Zum jetzigen Zeitpunkt gibt es keine dokumentierten Beispiele für Beeinträchtigungen, die durch die Veröffentlichung von Daten zum wirtschaftlichen Eigentum in offenen Registern entstanden sind.
Eine Sorge war, dass die Veröffentlichung von Daten über das wirtschaftliche Eigentum das Risiko von Identitätsdiebstahl erhöht. Die LexisNexis-Forschung deutet darauf hin, dass Geschäftsführer von Unternehmen mit überdurchschnittlicher Wahrscheinlichkeit Opfer von Identitätsdiebstahl werden, die etwa 9 Prozent der Bevölkerung ausmachen, aber 19 Prozent der Opfer von Identitätsangaben. Aber die gleiche Forschung betont ebenfalls, dass dieses Risiko am größten ist, wenn Informationen über sie bereits online veröffentlicht wurden, z.B. in Sozialen Medien. Im Zusammenhang mit der Offenlegung öffentlicher Vergabeinformationen fanden Untersuchungen der Open Contracting Partnership „wenig Hinweise auf Beeinträchtigungen", die sich direkt aus der Offenlegung von Aufträgen ergeben.
Auch wenn bisher keine Beeinträchtigungen entstanden sind, muss jedes Risiko für den Einzelnen ernst genommen und proaktiv minimiert werden, da die Folgen „überproportional weitreichend sind".
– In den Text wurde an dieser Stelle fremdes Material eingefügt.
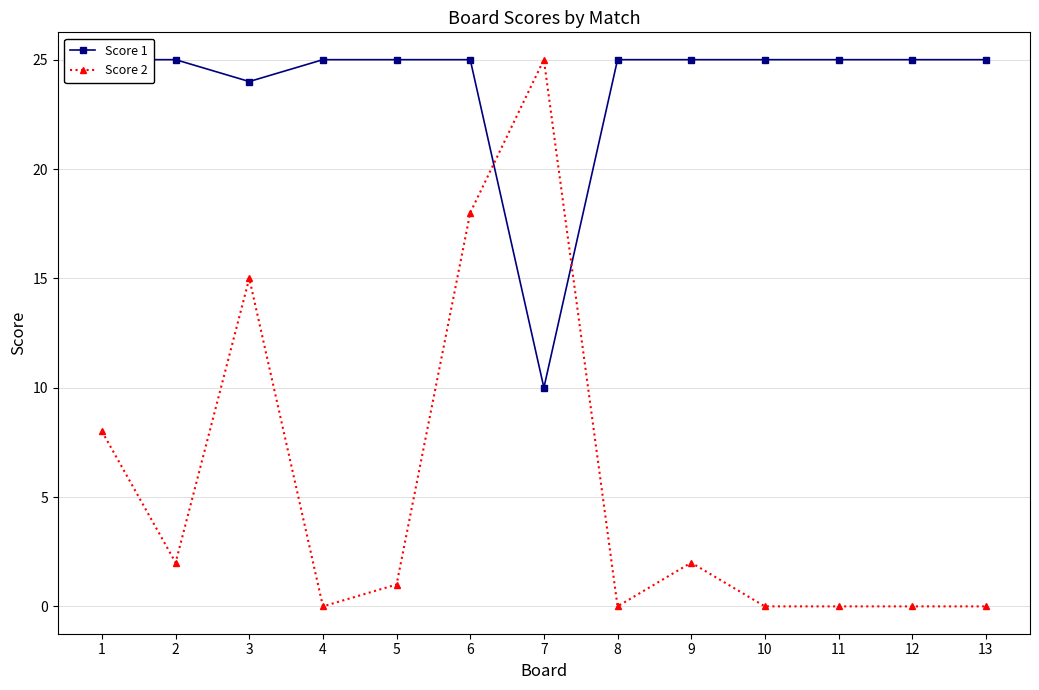

What is the difference between the Score 2 values at 2 and 4?

2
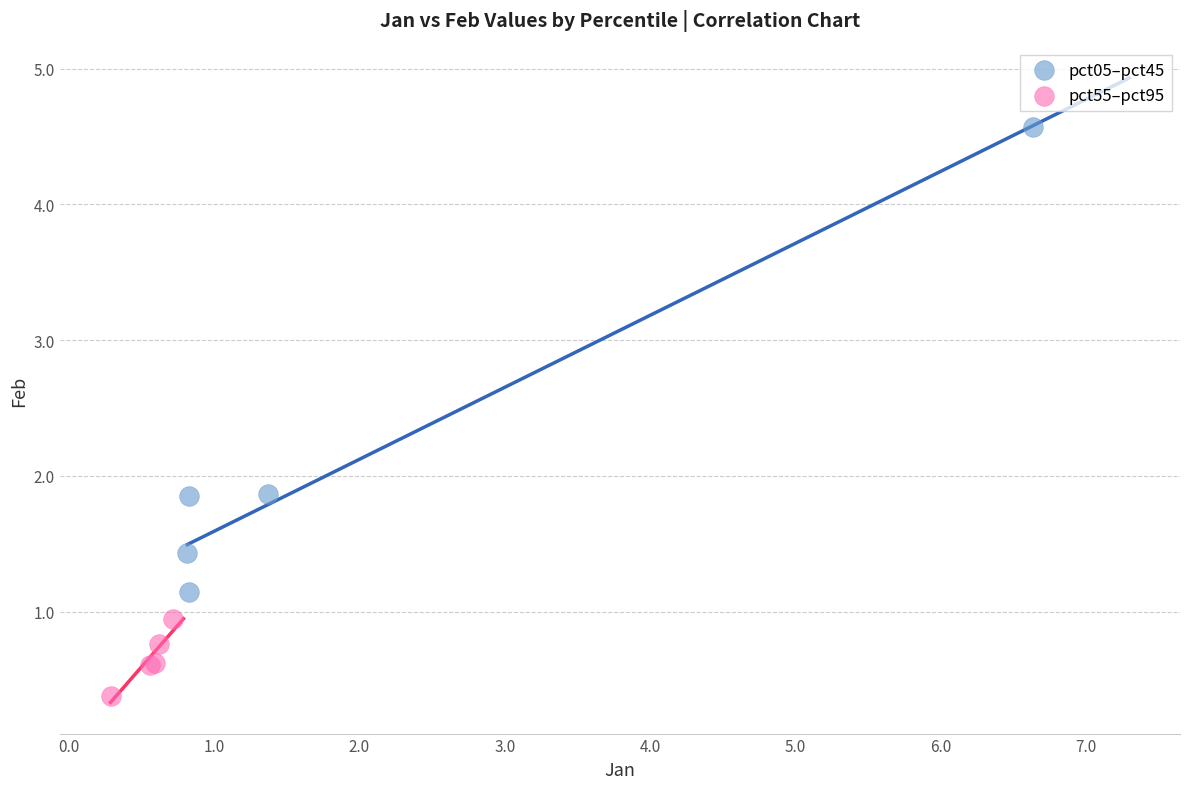

Which series reaches the minimum Y coordinate?

pct55–pct95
Die Durchführung einer gründlichen Folgenabschätzung für die Privatsphäre kann dazu beitragen, potenzielle Beeinträchtigungen zu identifizieren und die Entscheidungsfindung zu erleichtern. Was der breiten Öffentlichkeit zugänglich gemacht wird, kann eine Teilmenge der Daten sein, die von den Behörden gesammelt werden, vorausgesetzt, dass genügend Informationen öffentlich zugänglich gemacht werden, um eine sinnvolle Aufsicht zu ermöglichen. Darüber hinaus ist ein sorgfältig konzipiertes und eng definiertes Freistellungsverfahren wichtig, damit Personen mit berechtigten Sicherheits- oder Datenschutzbedenken die Möglichkeit haben, zu verlangen, dass ihre Daten nicht im offenen Register veröffentlicht werden.
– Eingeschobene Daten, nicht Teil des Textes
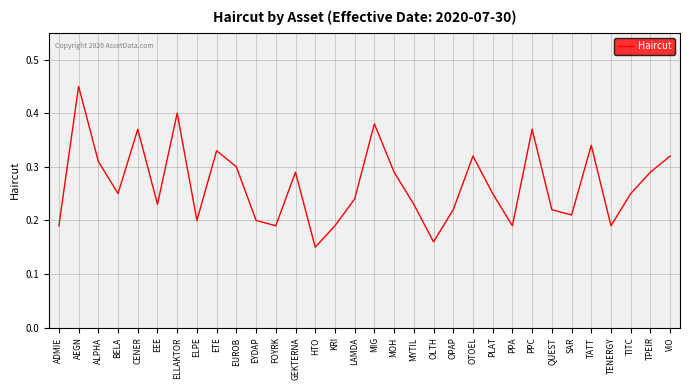

What position from the left is MYTIL?

19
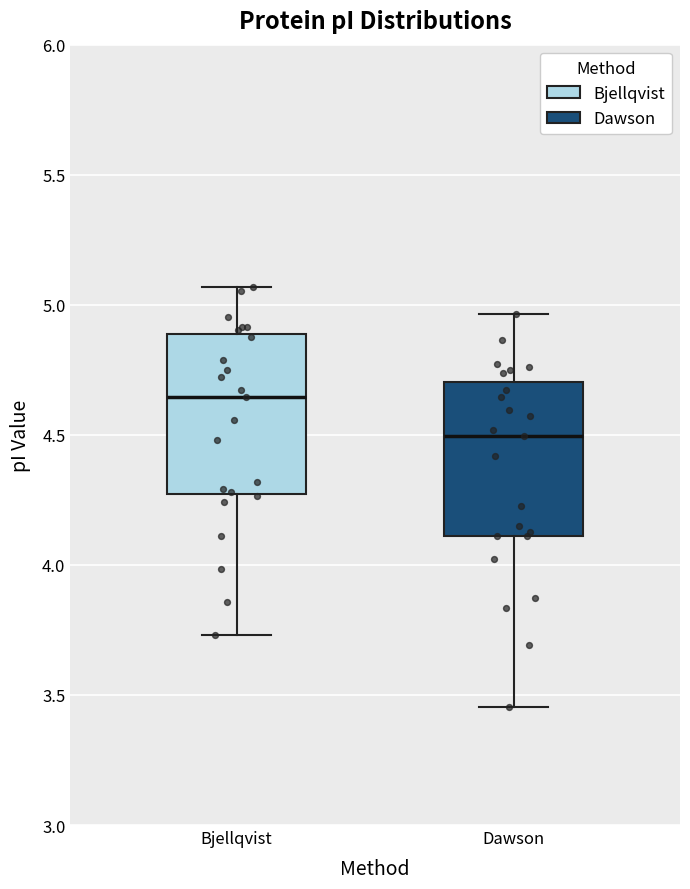

Reading left to right, read every box against the y-axis: the position of its median line, the range the box covers, and the ends of its whiskers. The values are not printed on the chart, so give them approximately, as read against the axis.

Bjellqvist: median 4.65, box 4.25 to 4.90, whiskers 3.75 to 5.05
Dawson: median 4.50, box 4.10 to 4.70, whiskers 3.45 to 4.95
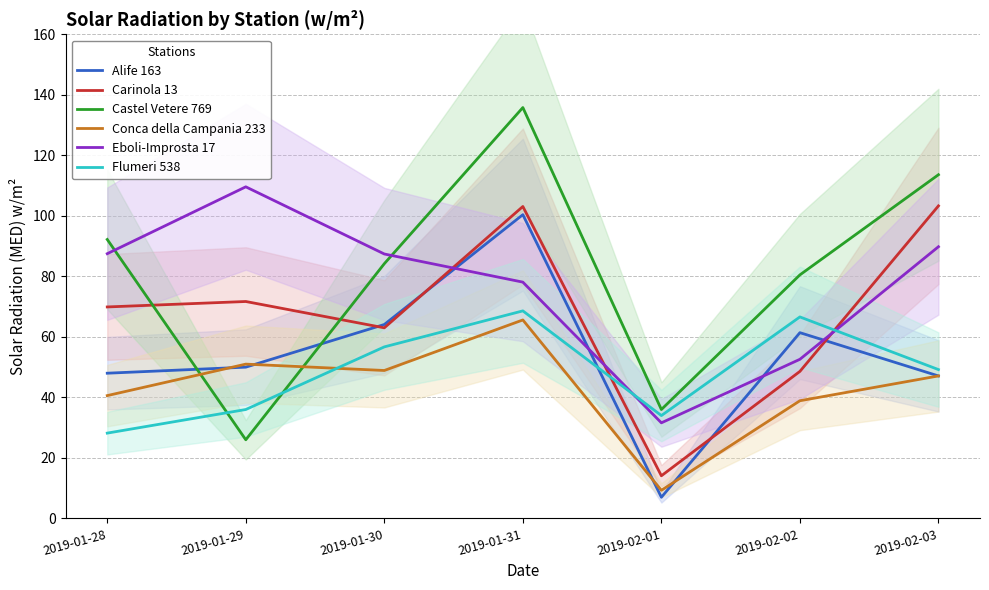

Where is Alife 163 nearest to the value 53?

2019-01-29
Transparenz kann erreicht werden, ohne die Privatsphäre und Sicherheit des Einzelnen zu gefährden, aber die Risiken müssen offen diskutiert, erkannt und gemildert werden.
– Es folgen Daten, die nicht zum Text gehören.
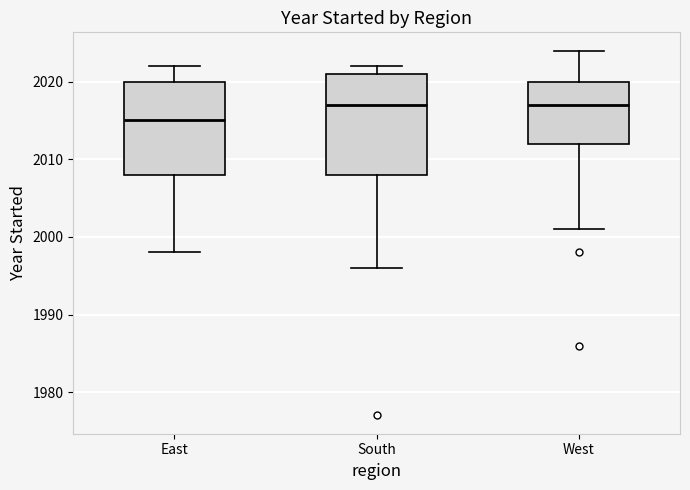

Where is the lower edge of the box for East on the y-axis? The values are not printed on the chart, so give them approximately, as read against the axis.

2008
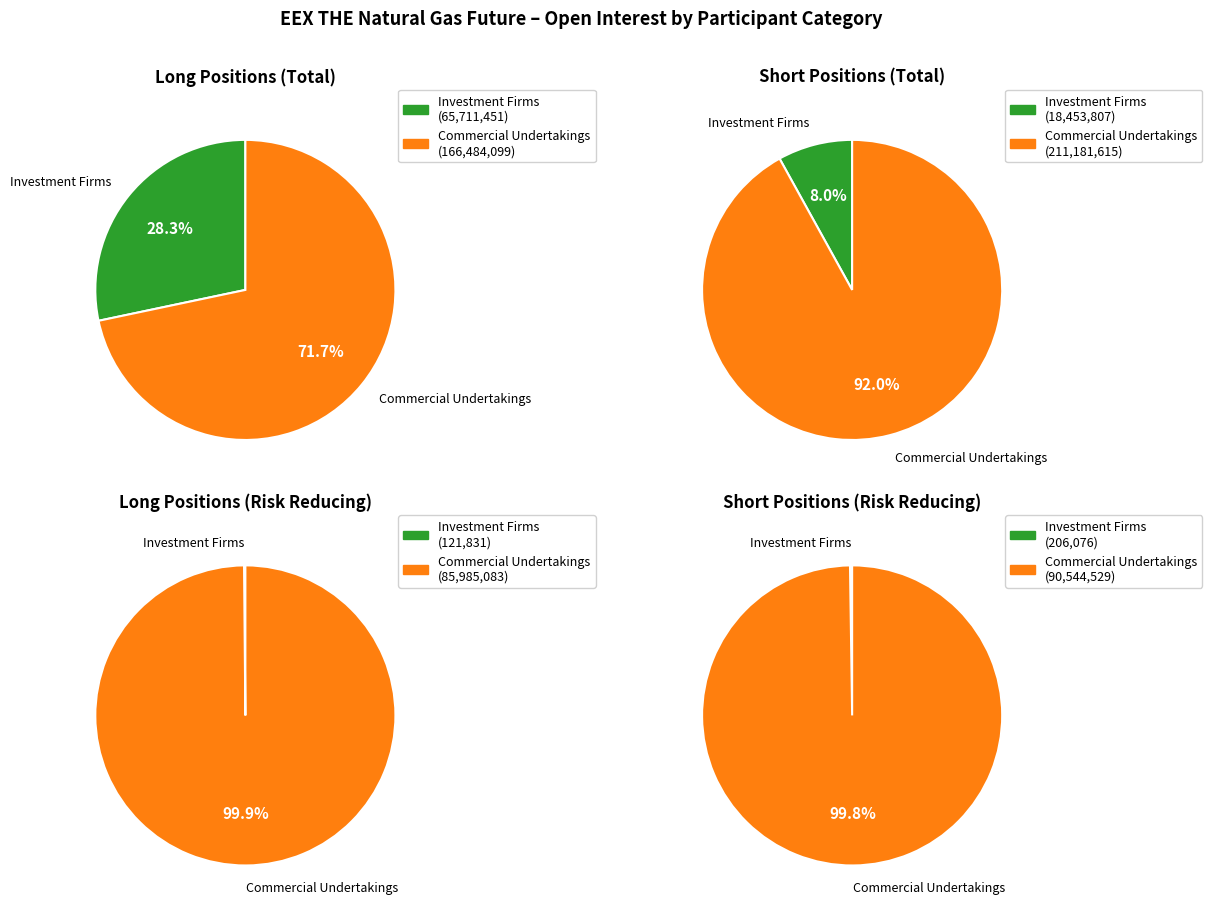

Rank the series at Commercial Undertakings from lowest to highest value.

Long, Short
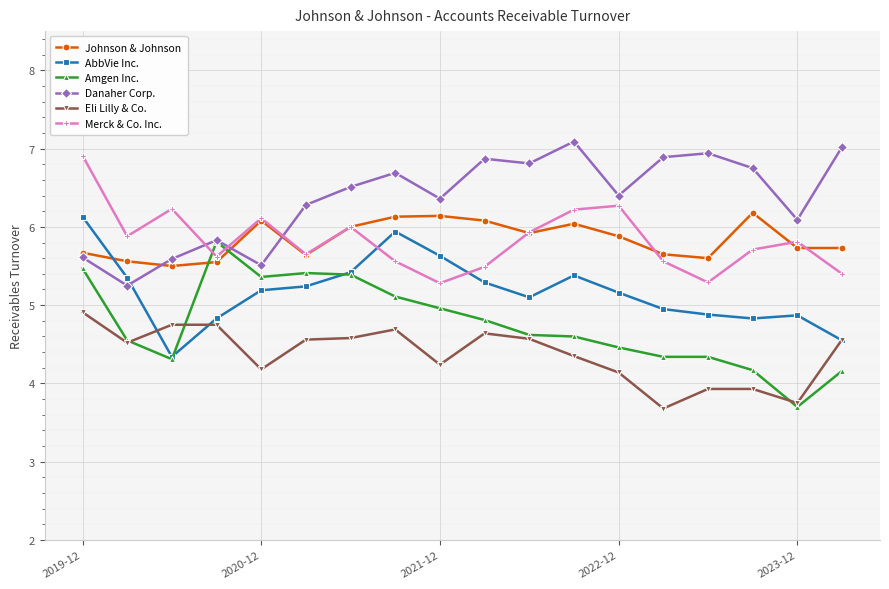

True or false: Danaher Corp. and Johnson & Johnson intersect in this chart.

True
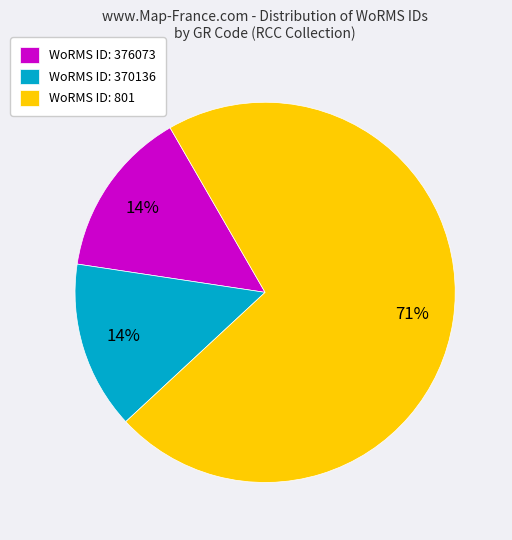

Is it true that WoRMS ID: 376073 is 14% of the pie?

True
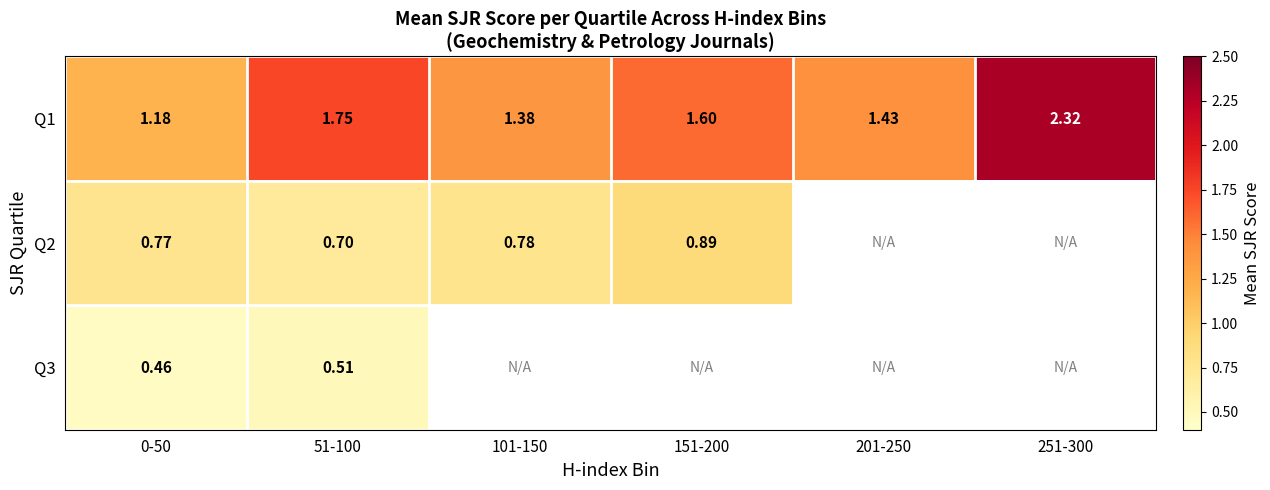

Rank the series by their maximum value, from lowest to highest.

Q3, Q2, Q1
Für das Gute, für die Öffentlichkeit
Indem wir eine im internationalen Menschenrecht verwendete Rechtsanalyse auf die Transparenz wirtschaftlicher Eigentümer anwenden, stellen wir fest:
- Die Offenlegung wirtschaftlicher Eigentümer kann neben dem Datenschutz und anderen relevanten Verpflichtungen problemlos berücksichtigt werden.
- Während der Bestand an Beweisen für die Wirksamkeit öffentlicher Register über die nichtöffentliche Datenquellen noch im Entstehen sind, sind die Ziele der Offenlegung von Daten über das wirtschaftliche Eigentum zweifellos legitim. Es ist angemessen und rational, dass die politischen Entscheidungsträger davon ausgehen, dass ein öffentliches Register dazu beitragen wird, illegale Finanzströme zu stoppen und anderen Bedürfnissen des öffentlichen Interesses zu entsprechen.
- Es gibt zwar keine Beweise für Schäden, die durch öffentliche Register verursacht werden, aber die Regierungen sollten Folgenabschätzungen zum Schutz der Privatsphäre durchführen und geeignete Ausnahmeregelungen zum Schutz der Schwachen schaffen.